I think with Peter at least Marvel is, to some extent, always chasing that initial high of success. It doesn't matter that Peter only spent an initial 28 issues in high school and that Spider-Man has largely seen success as an independent, adult hero -- and that part of that fame comes from his very successful and popular romantic relationship with Mary Jane. What matters is that Peter initially became wildly popular as a teen hero, as a high school kid, and so I think Marvel continually traps themselves in that cycle where they need to revisit those high school years again and again.

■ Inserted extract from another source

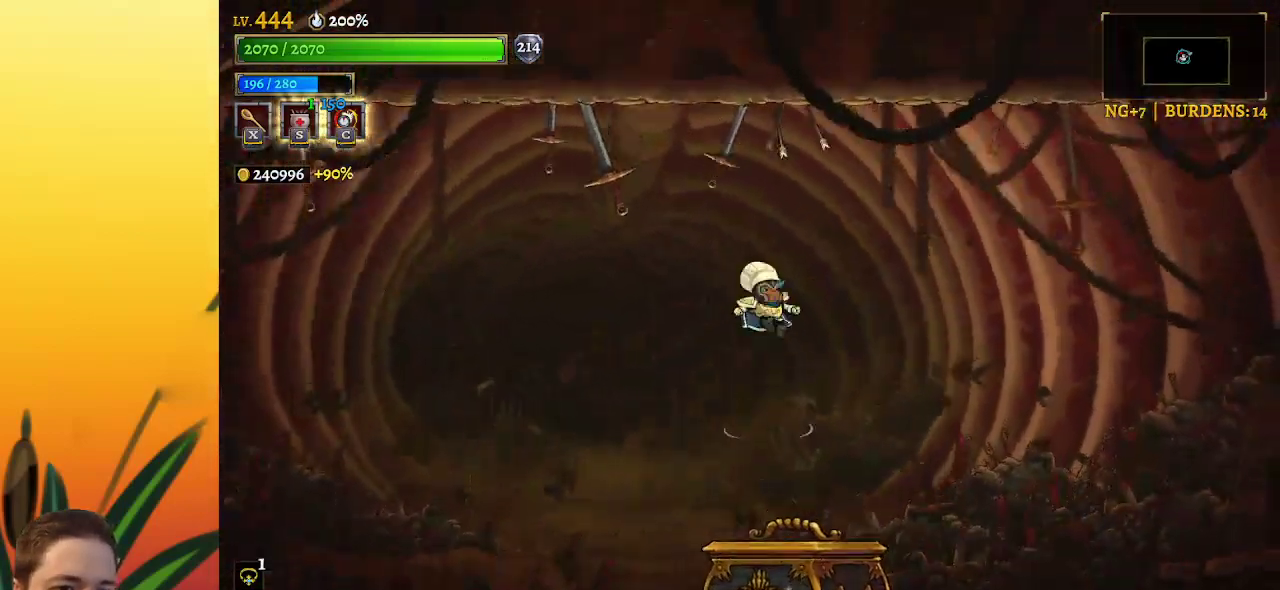
{"keys": ["left"], "events": [[217, "left", "down"], [300, "z", "up"]]}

And there's problems with that, because most of the popular Spider-Man characters weren't in that high school cast. So they reinvent MJ and Harry and Gwen and force them into boxes they were never meant to fulfill. You know, MJ has to become the literal girl next door, or a high school best friend. And I think it also ignores what made Peter so wildly popular as a teen hero -- that independence. Peter did everything on his own. That made him appealing to readers. He didn't need to be apprenticed to an adult, or follow in someone's footsteps as a sidekick. Spider-Man was always standing on his own two feet, without any help from anyone. That's how he broke that teen hero mold.

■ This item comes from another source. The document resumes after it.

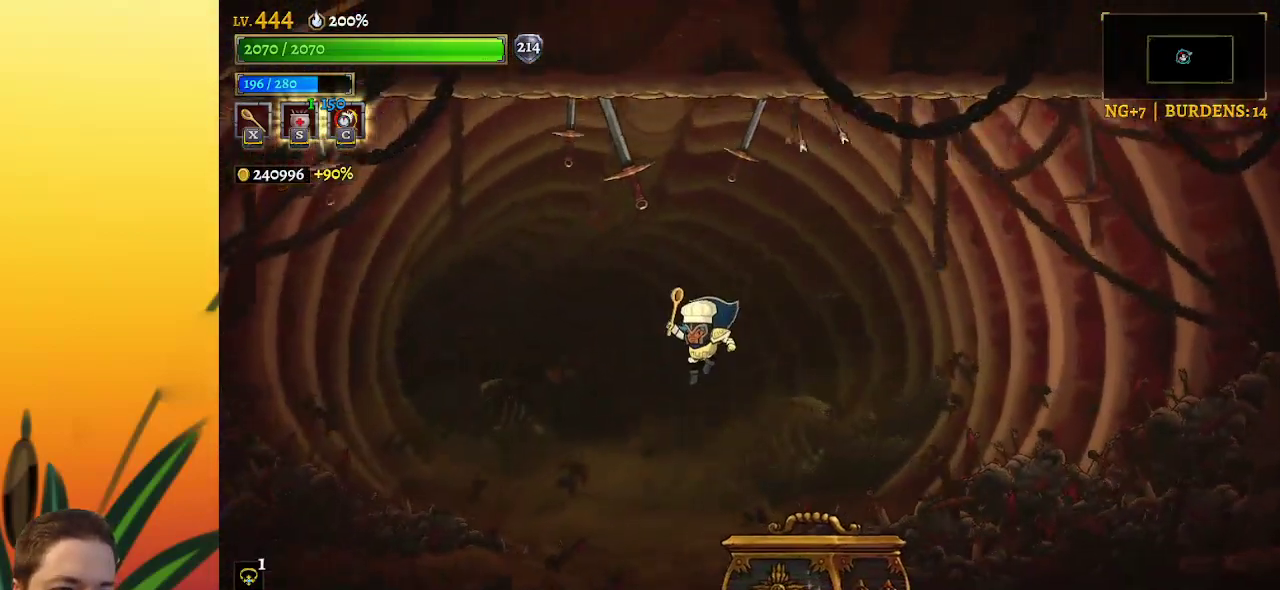
{"keys": [], "events": [[417, "left", "up"]]}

And I think you see that to a certain extent in how audiences are excited for the new MCU movie, because people want to see Peter stand totally on his own. I have no interest in the MCU, but I think it's interesting to see people commenting on that just from the perspective of seeing how fandom reacts to things. People want that independence from Peter. They want to see him as a solo hero.

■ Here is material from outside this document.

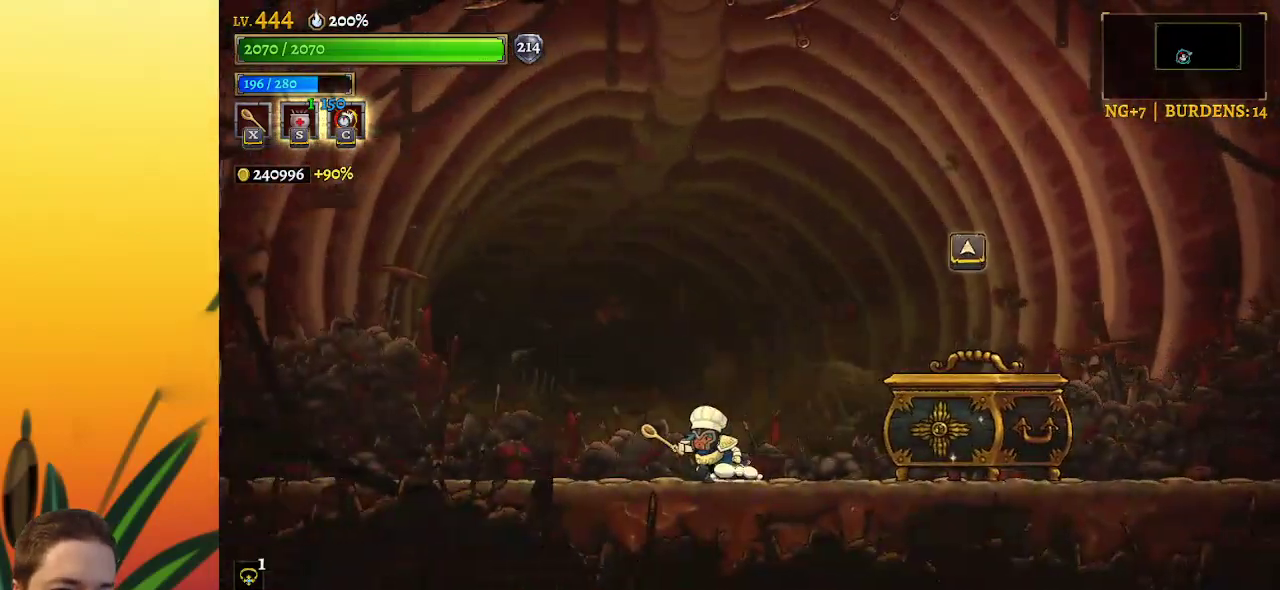
{"keys": ["right"], "events": [[50, "right", "down"]]}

Johnny, by comparison, is not a solo hero, and at least in 616 continuity really can't function as one on a permanent basis. He can have solo adventures, sure, but part of Johnny's character has always been a social animal. He's a heroic person on his own, but he's a spacefaring superhero adventurer because that's what his family does. Left alone, Johnny tends to spiral. But that's kind of beside the point. The point is, why, when Johnny's origin is just as rooted in his youth as Peter's, do adaptations consistently erase the age gap between him and the other three? Why do they always either age him up or age the others down?
(I'm not really clear on how old he's supposed to be in First Steps at the time of the accident, but it didn't look like 16.)
So I think in adapting the Fantastic Four, the original origin story always seems to present a problem. I think because, first, it requires the Fantastic Four to steal that spaceship. This is not a government-sanctioned flight. They stole that thing. Second because it requires Reed to be wrong.
Fantastic Four introduces us to the smartest man in the world and then it tells us that in his hubris, his first act is this terrible mistake that changes his family forever. Now what he does after that -- I think that really does show that Reed is a genius. But that's not the narrative movies want to go with, generally. They would rather skip the theft, save for Fant4stic, a movie that has a whole host of other problems. And even in Fant4stic, Reed and Sue and Ben are aged down closer to Johnny, and absolved of some of the responsibility of their actions because of that.
Basically, I think no one wants to try to explain why three smart, competent adults went "this is fine" and brought a 16-year-old on their dangerous space flight theft mission. There's other issues here. I think that nobody wants to make Johnny 16 for reasons besides that, like Fantastic Four (2005) and its decision to play up the skirt chaser reputation, or not wanting the team to look unequal. I think there is worry about the teen sidekick aspect always -- I mean, look at Batman adaptations. Peter, being a solo hero, I think largely escapes this, although it does make me kind of side eye some of the earlier MCU Spider-Man choices more, particularly in how they utilized Iron Man.
I think the closest we get to teen Johnny in a live action is the unreleased Roger Corman Fantastic Four film. You do see him there as a child while Reed and Ben are boarding at Johnny and Sue's aunt's house. (And there is a very cute scene in the beginning, if you've never seen it, where college Ben is playing video games with itty-bitty baby Johnny, and where Reed later picks him up.) The downside there is that they were leaning into Byrne's origin story, which aged Sue down considerably.
But I also feel like this is generally a problem where Marvel doesn't want to really dig into Sue and Johnny's backstory, and it's just kind of a shame. I think there's a lot to get into there that outlines who they both are as heroes, where Sue is used to shouldering immense amounts of responsibility, and feeling unseen, and Johnny is used to pretending like everything is okay, because he and his sister need to stay together. I would love a limited comics series about it, honestly, but I don't think Marvel would be interested in it.